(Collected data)
* * *

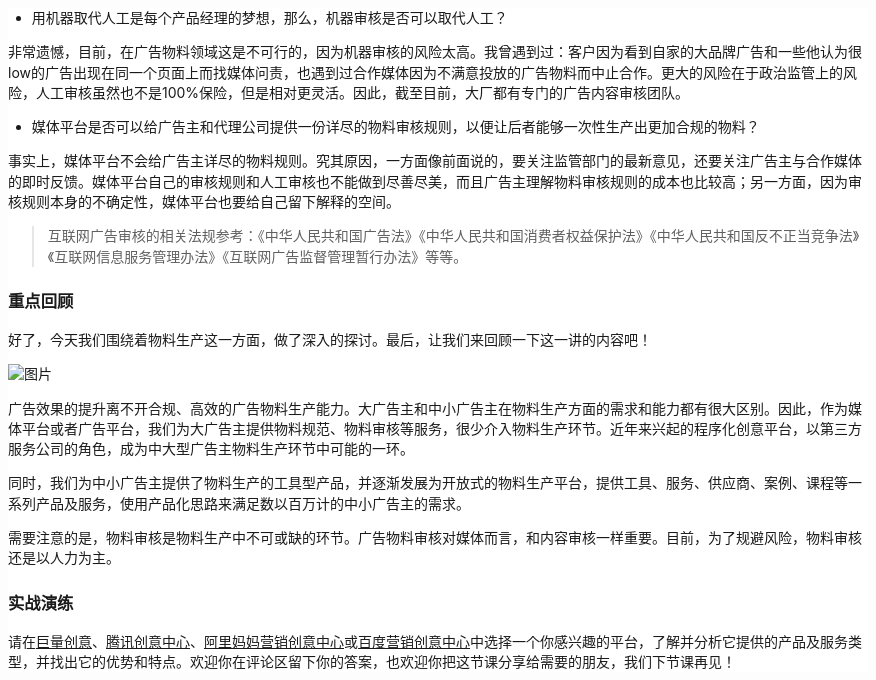 * 用机器取代人工是每个产品经理的梦想，那么，机器审核是否可以取代人工？

非常遗憾，目前，在广告物料领域这是不可行的，因为机器审核的风险太高。我曾遇到过：客户因为看到自家的大品牌广告和一些他认为很low的广告出现在同一个页面上而找媒体问责，也遇到过合作媒体因为不满意投放的广告物料而中止合作。更大的风险在于政治监管上的风险，人工审核虽然也不是100%保险，但是相对更灵活。因此，截至目前，大厂都有专门的广告内容审核团队。

* 媒体平台是否可以给广告主和代理公司提供一份详尽的物料审核规则，以便让后者能够一次性生产出更加合规的物料？

事实上，媒体平台不会给广告主详尽的物料规则。究其原因，一方面像前面说的，要关注监管部门的最新意见，还要关注广告主与合作媒体的即时反馈。媒体平台自己的审核规则和人工审核也不能做到尽善尽美，而且广告主理解物料审核规则的成本也比较高；另一方面，因为审核规则本身的不确定性，媒体平台也要给自己留下解释的空间。

> 互联网广告审核的相关法规参考：《中华人民共和国广告法》《中华人民共和国消费者权益保护法》《中华人民共和国反不正当竞争法》《互联网信息服务管理办法》《互联网广告监督管理暂行办法》等等。

### 重点回顾

好了，今天我们围绕着物料生产这一方面，做了深入的探讨。最后，让我们来回顾一下这一讲的内容吧！

![图片](assets/827bfe48d3d740e79be9180f1802f628.jpg)

广告效果的提升离不开合规、高效的广告物料生产能力。大广告主和中小广告主在物料生产方面的需求和能力都有很大区别。因此，作为媒体平台或者广告平台，我们为大广告主提供物料规范、物料审核等服务，很少介入物料生产环节。近年来兴起的程序化创意平台，以第三方服务公司的角色，成为中大型广告主物料生产环节中可能的一环。

同时，我们为中小广告主提供了物料生产的工具型产品，并逐渐发展为开放式的物料生产平台，提供工具、服务、供应商、案例、课程等一系列产品及服务，使用产品化思路来满足数以百万计的中小广告主的需求。

需要注意的是，物料审核是物料生产中不可或缺的环节。广告物料审核对媒体而言，和内容审核一样重要。目前，为了规避风险，物料审核还是以人力为主。

### 实战演练

请在[巨量创意](https://cc.oceanengine.com)、[腾讯创意中心](https://chuangyi.qq.com)、[阿里妈妈营销创意中心](https://chuangyi.taobao.com)或[百度营销创意中心](https://chuangyi.baidu.com/inspiration/user/idea/home)中选择一个你感兴趣的平台，了解并分析它提供的产品及服务类型，并找出它的优势和特点。欢迎你在评论区留下你的答案，也欢迎你把这节课分享给需要的朋友，我们下节课再见！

* * *

**What the task asks**: Convert the material above into a numbered list with one item per line, omitting blank lines and leaving the pictures out.

**Answer to this problem**:
1.  * 用机器取代人工是每个产品经理的梦想，那么，机器审核是否可以取代人工？
2. 非常遗憾，目前，在广告物料领域这是不可行的，因为机器审核的风险太高。我曾遇到过：客户因为看到自家的大品牌广告和一些他认为很low的广告出现在同一个页面上而找媒体问责，也遇到过合作媒体因为不满意投放的广告物料而中止合作。更大的风险在于政治监管上的风险，人工审核虽然也不是100%保险，但是相对更灵活。因此，截至目前，大厂都有专门的广告内容审核团队。
3. * 媒体平台是否可以给广告主和代理公司提供一份详尽的物料审核规则，以便让后者能够一次性生产出更加合规的物料？
4. 事实上，媒体平台不会给广告主详尽的物料规则。究其原因，一方面像前面说的，要关注监管部门的最新意见，还要关注广告主与合作媒体的即时反馈。媒体平台自己的审核规则和人工审核也不能做到尽善尽美，而且广告主理解物料审核规则的成本也比较高；另一方面，因为审核规则本身的不确定性，媒体平台也要给自己留下解释的空间。
5. > 互联网广告审核的相关法规参考：《中华人民共和国广告法》《中华人民共和国消费者权益保护法》《中华人民共和国反不正当竞争法》《互联网信息服务管理办法》《互联网广告监督管理暂行办法》等等。
6. ### 重点回顾
7. 好了，今天我们围绕着物料生产这一方面，做了深入的探讨。最后，让我们来回顾一下这一讲的内容吧！
8. ![图片](assets/827bfe48d3d740e79be9180f1802f628.jpg)
9. 广告效果的提升离不开合规、高效的广告物料生产能力。大广告主和中小广告主在物料生产方面的需求和能力都有很大区别。因此，作为媒体平台或者广告平台，我们为大广告主提供物料规范、物料审核等服务，很少介入物料生产环节。近年来兴起的程序化创意平台，以第三方服务公司的角色，成为中大型广告主物料生产环节中可能的一环。
10. 同时，我们为中小广告主提供了物料生产的工具型产品，并逐渐发展为开放式的物料生产平台，提供工具、服务、供应商、案例、课程等一系列产品及服务，使用产品化思路来满足数以百万计的中小广告主的需求。
11. 需要注意的是，物料审核是物料生产中不可或缺的环节。广告物料审核对媒体而言，和内容审核一样重要。目前，为了规避风险，物料审核还是以人力为主。
12. ### 实战演练
13. 请在[巨量创意](https://cc.oceanengine.com)、[腾讯创意中心](https://chuangyi.qq.com)、[阿里妈妈营销创意中心](https://chuangyi.taobao.com)或[百度营销创意中心](https://chuangyi.baidu.com/inspiration/user/idea/home)中选择一个你感兴趣的平台，了解并分析它提供的产品及服务类型，并找出它的优势和特点。欢迎你在评论区留下你的答案，也欢迎你把这节课分享给需要的朋友，我们下节课再见！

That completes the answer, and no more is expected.